Data records:
»»
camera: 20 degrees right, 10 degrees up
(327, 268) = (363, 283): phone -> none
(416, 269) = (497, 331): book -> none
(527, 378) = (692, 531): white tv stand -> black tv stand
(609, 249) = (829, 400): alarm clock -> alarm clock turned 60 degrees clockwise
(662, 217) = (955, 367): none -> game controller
««
»»
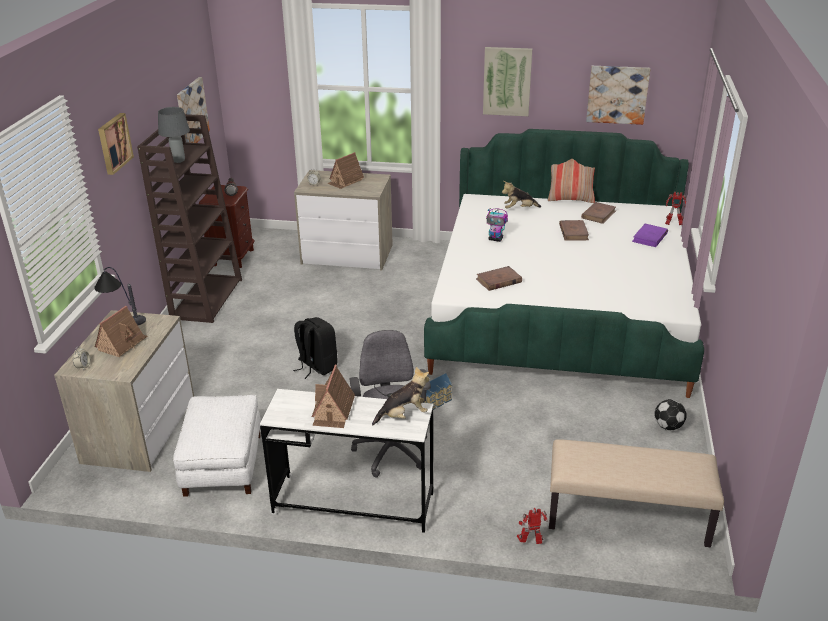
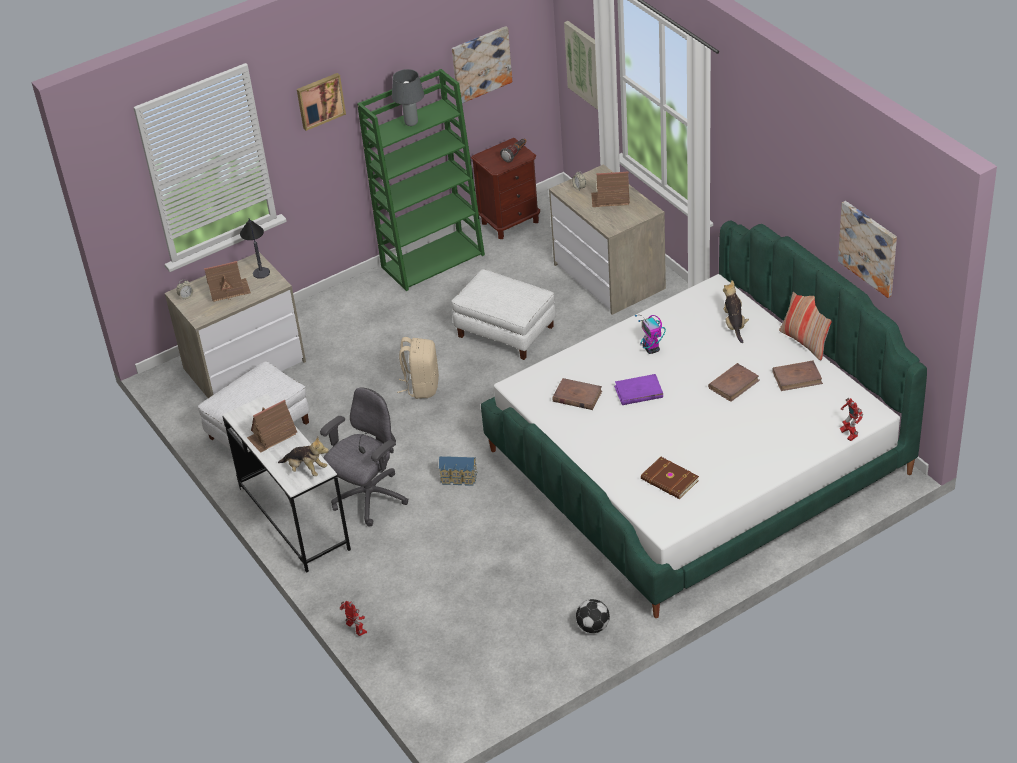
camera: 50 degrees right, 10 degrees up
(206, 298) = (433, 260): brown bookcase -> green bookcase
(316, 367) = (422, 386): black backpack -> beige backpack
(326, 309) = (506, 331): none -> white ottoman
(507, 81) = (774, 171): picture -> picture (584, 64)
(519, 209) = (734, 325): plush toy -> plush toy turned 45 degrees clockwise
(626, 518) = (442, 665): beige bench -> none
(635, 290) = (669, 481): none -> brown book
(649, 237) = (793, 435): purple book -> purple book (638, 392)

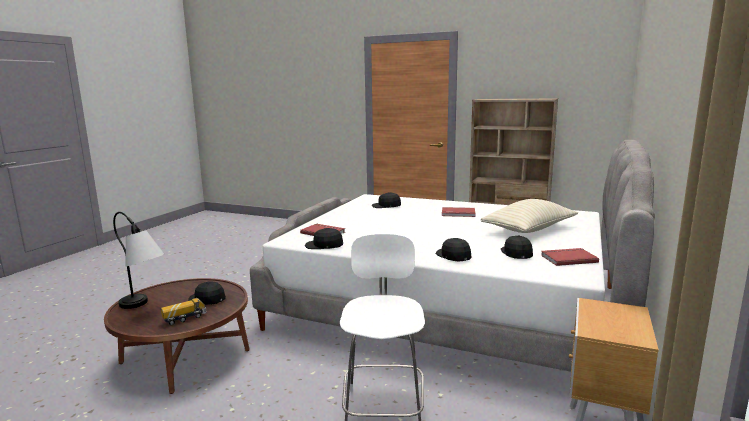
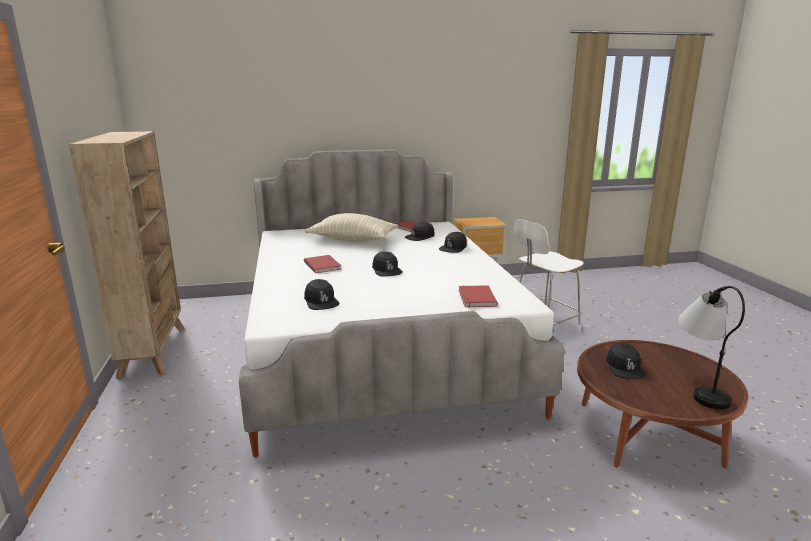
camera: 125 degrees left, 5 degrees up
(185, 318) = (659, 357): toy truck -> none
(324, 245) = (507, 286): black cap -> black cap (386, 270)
««
Could you restate word for word the lines above from the one containing "camera: 20 degrees right, 10 degrees up" through the one containing "(662, 217) = (955, 367): none", both included, and nothing else?

camera: 20 degrees right, 10 degrees up
(327, 268) = (363, 283): phone -> none
(416, 269) = (497, 331): book -> none
(527, 378) = (692, 531): white tv stand -> black tv stand
(609, 249) = (829, 400): alarm clock -> alarm clock turned 60 degrees clockwise
(662, 217) = (955, 367): none -> game controller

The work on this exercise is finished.